Text section Block Start

Random Variables and Distributions

We will be briefly look at some concepts which are useful when working with sample spaces, especially large sample spaces.

Random Variables

Let $S$ be a sample space. We want to associate a value to each element of the sample space. We can do that using a function $$X:S\rightarrow \mathbb{R}$$ which is (unfortunately) called a random variable. Here are some examples of sample spaces $S$ with random variables $X$:

$S$ is $1$ coin toss, and $X=1$ for heads and $X=0$ for tails.
$S$ is $10$ coin tosses, and $X$ counts the number of heads.
$S$ is the people in this class, and $X$ is a student's height.
$S$ is rolling one dice, and $X$ is the value shown.
$S$ is rolling three dice, and $X$ is the sum of the values shown.
$S$ are all movements in a maze starting at a fixed location, and $X$ is the number of moves until the exit is found.
$S$ are all (one-player) gameplays of the game "snakes and ladders", and $X$ is the number of rolls until the game is finished.
$S$ are all (one-player) gameplays of the game "Yahtzee", and $X$ is the final score.

Text section Block End

→ Things to do
(a) Condense the paragraph of the random variables text beginning "Let $S$ be a sample space" into a shorter version that keeps its main facts.
(b) Pick up the random variables text from the point where it stops and continue it.
The stored material has no connection to the random variables text.

Material supplied Block Start

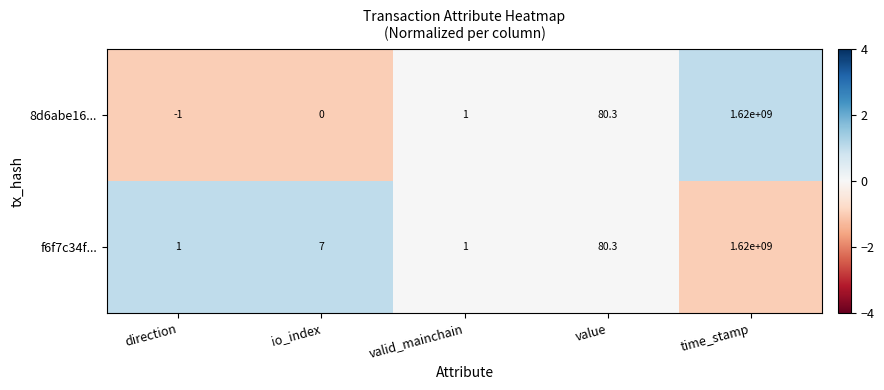

List the series in order of their overall mean, highest first.

f6f7c34f..., 8d6abe16...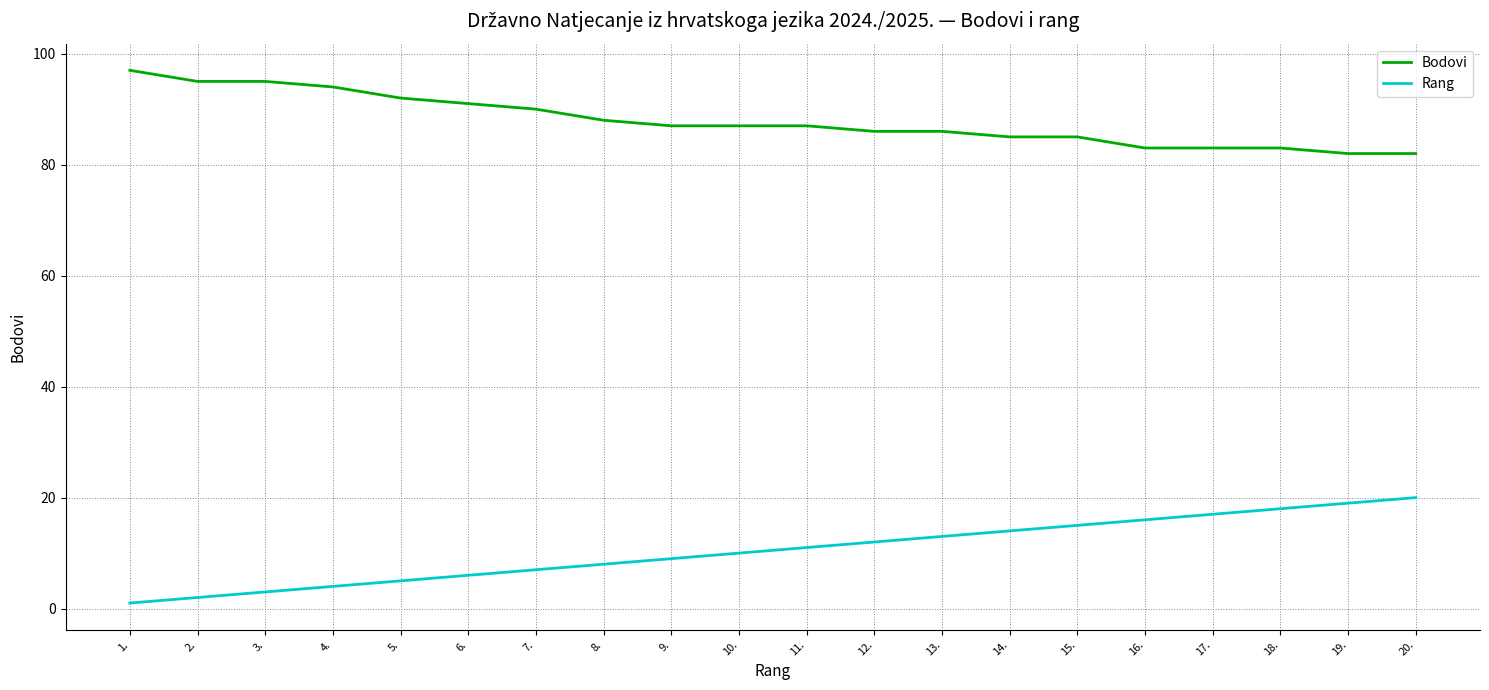

Which category has the lowest value across all series?

1.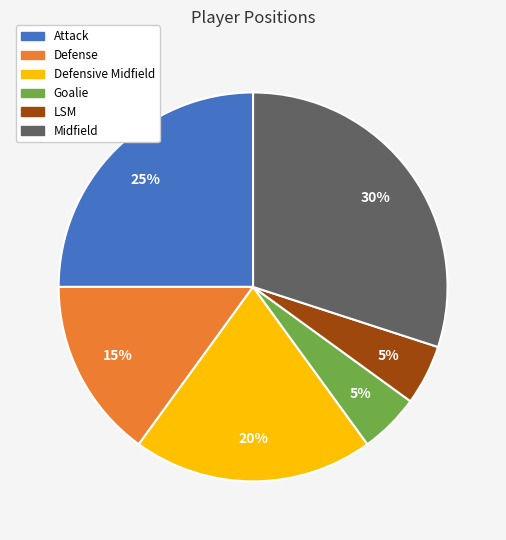

Count the number of slices in the pie.

6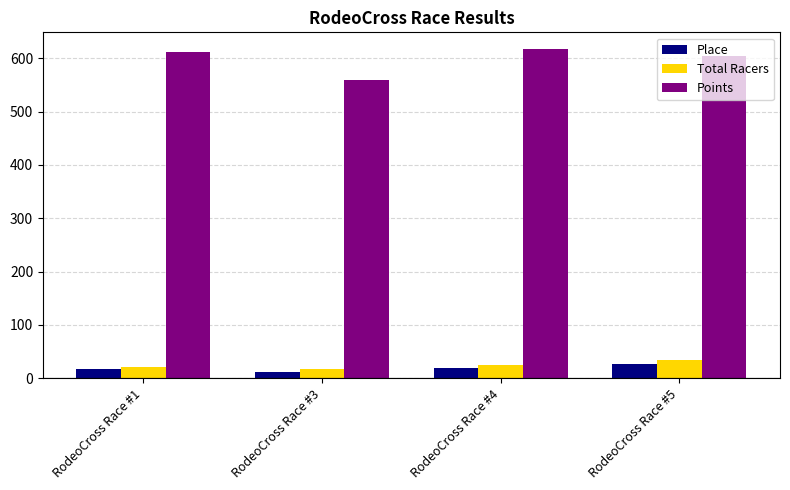

What are all the series names shown in the legend?

Place, Total Racers, Points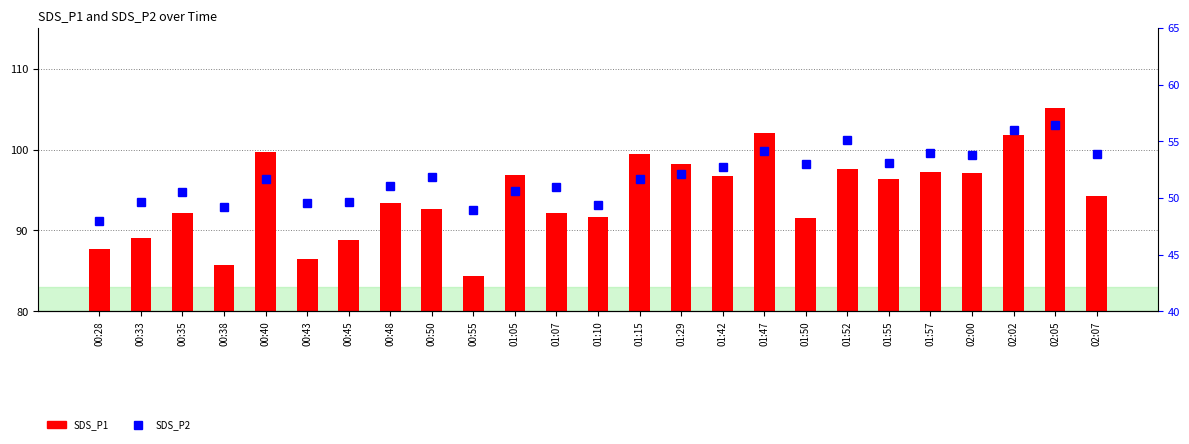

True or false: SDS_P1 has a value of 147.4 at 00:28.

False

Material supplied Block End

→ Task answers
(a) For a sample space $S$, a value can be assigned to each element by a function $X:S\rightarrow \mathbb{R}$. Such a function is (unfortunately) called a random variable, and examples of sample spaces with random variables follow.

(b)
Like other functions, random variables can be combined in various ways to form new random variables. For instance you can add and multiply random variables, and you can multiply a random variable with a scalar.

From a random variable $X$ and $x\in \mathbb{R}$ you can create the event $\{s\in S|X(s)=x\}$ of all outcomes where $X$ take the value $x$. These events have associated probabilities, which are denoted by $$p_X(x) \mbox{ or }P(X=x).$$ The collection of all these probabilities is called the distribution of $X$. The function $$p_X:\mathbb{R}\rightarrow \mathbb{R}$$ is called the probability function of $X$.

From each event $A$ in a sample space $S$ we can construct a random variable $X$ with $X(s)=1$ if $s\in A$ and $X(s)=0$ if $s\not \in A$. For this random variable we the distribution $$p_X(0)=P(\overline{A} \mbox{ and } p_X(1)=P(A).$$

Finally, two random variables $X$ and $Y$ are independent, if $$P(X=x\wedge Y=y)=p_X(x)\cdot p_Y(y).$$ Similar to independent events, the interpretation of independence is that information about the value of $X$ tells us nothing about the value of $Y$, and vice versa.

An example

Lets look at an example. Let $S$ be the outcome of rolling three dice and let $X$ be the sum of the values. Describe the distribution of $X$.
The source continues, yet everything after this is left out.